Extract Content from Excel

The Excel feature in the Basic Engine Robot is designed to extract data from an Excel document and use it for other automation tasks. Also, you can update an existing excel document with data. If you want to create a new document and you want some advanced styling and formatting in it, create a template document in a dedicated Excel application and then fill data into it using the robot.

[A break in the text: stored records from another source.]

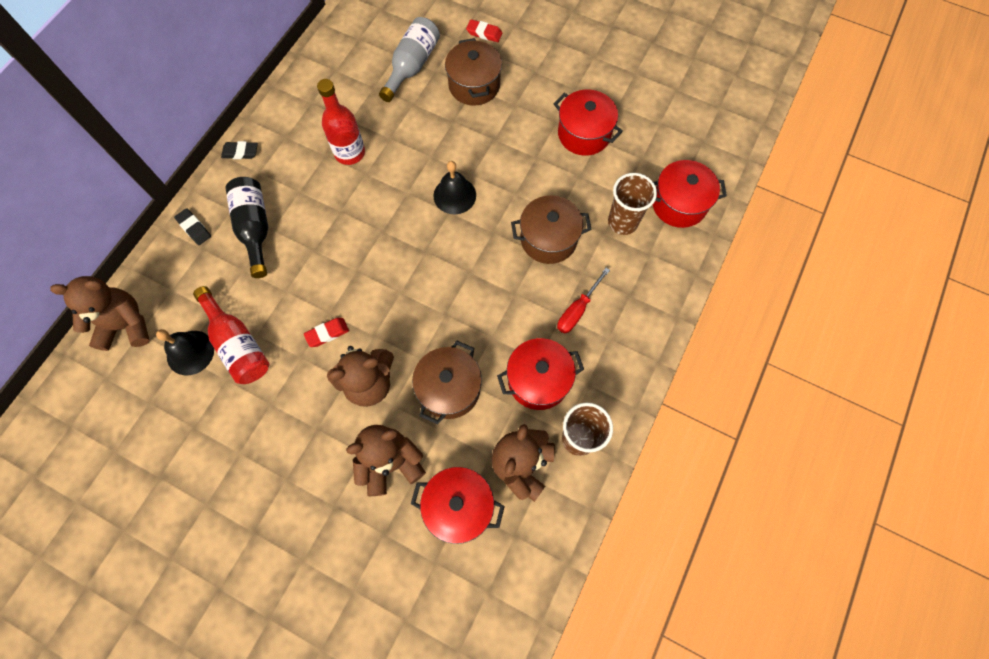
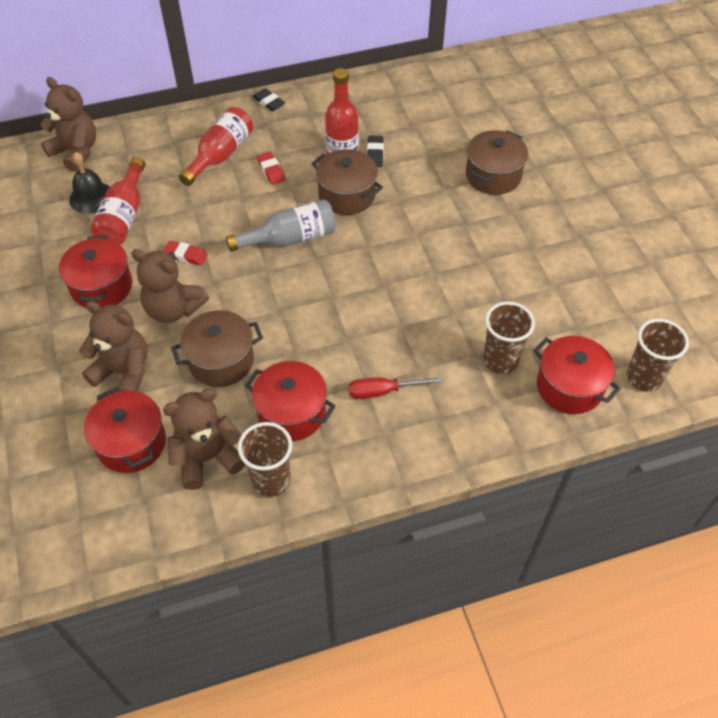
camera: 45 degrees right, 15 degrees down
(194, 228) = (184, 126): black eraser -> black eraser (375, 154)
(255, 228) = (221, 155): black bottle -> red bottle
(412, 66) = (459, 131): grey bottle -> grey bottle (290, 238)
(454, 195) = (385, 238): black bell -> none
(484, 33) = (546, 146): red eraser -> red eraser (271, 170)
(548, 239) = (422, 324): brown pot -> brown pot (347, 195)
(584, 134) = (545, 273): red pot -> red pot (102, 286)
(711, 160) = (643, 378): none -> brown cup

You can use built-in number formats in the spreadsheet.

Note To see the supported data formats, use the BuiltinFormats.getAll() POI method or navigate to https://poi.apache.org/ and search the site for "built in formats".

Design Studio has three steps for extracting content from a spreadsheet:

  • The Extract Cell step is used to extract text content from the found range.
  • The Extract Sheet name step is used to extract the sheet name of the sheet of the found range.
  • The Extract As HTML step is used to extract the found range of a spreadsheet as an HTML page containing a table with the cells of the range into a variable.

For the Extract Cell and Extract As HTML steps you can specify what to extract from the cells. This is controlled by the value of the Extract This option. The choice here is the same as the View Modes for the Spreadsheet View. The possible options are described in this topic.

Formatted Values

The extracted values are what you see in Excel and the values of dates and numbers are extracted formatted, which means that numbers may have fewer decimals than the actual values of the cells.

Plain Value

The extracted values are the actual values that Excel would show if the values of the cells were not formatted. For example, numbers would not have rounding of decimals.

Formulas

If a cell contains a formula, it is extracted or otherwise, it is the same value as for the Plain Values option is extracted.

If you create the steps by right-clicking the Spreadsheet View, the value of Extract This is set to the value of the selected View Mode. If you set the View Mode to Formulas and then right-click in the page view and select Extract > Text from the context menu (into a text variable), the Extract This option of the Extract Cell action step is set to Formulas.

You may need to reformat (or normalize) the extracted content, and the Extract Cell action allows you to do this by configuring a list of data converters.

To do so, in the Spreadsheet view, right-click to create a step. Select the desired extract step and specify necessary parameters.

Shared formulas in Excel files

The built-in Excel driver does not support documents with shared formulas. A shared formula is a cell with a formula that is automatically copied to other cells. Any operation that changes the structure of an Excel document containing shared formulas, such as adding or removing rows, may lead to errors in this document.

This limitation is only observed in Excel documents created outside Design Studio. An Excel file created with a robot cannot contain shared formulas.

Workaround: Ensure that your Excel document does not contain any shared formulas. When copying a formula cell to many cells, do not copy it to multiple cells at once; instead, copy the formula to one cell at a time.

Alternatively, you can use the convertSharedFormulas.snippet file included in the Snippets folder of your Kofax RPA installation to convert any shared formulas in your Excel document. The snippet performs these steps:

  1. Takes an Excel document containing shared cells.
  2. Loops over all formula cells.
  3. For each of these cells, extracts the formula and set it on the cell again.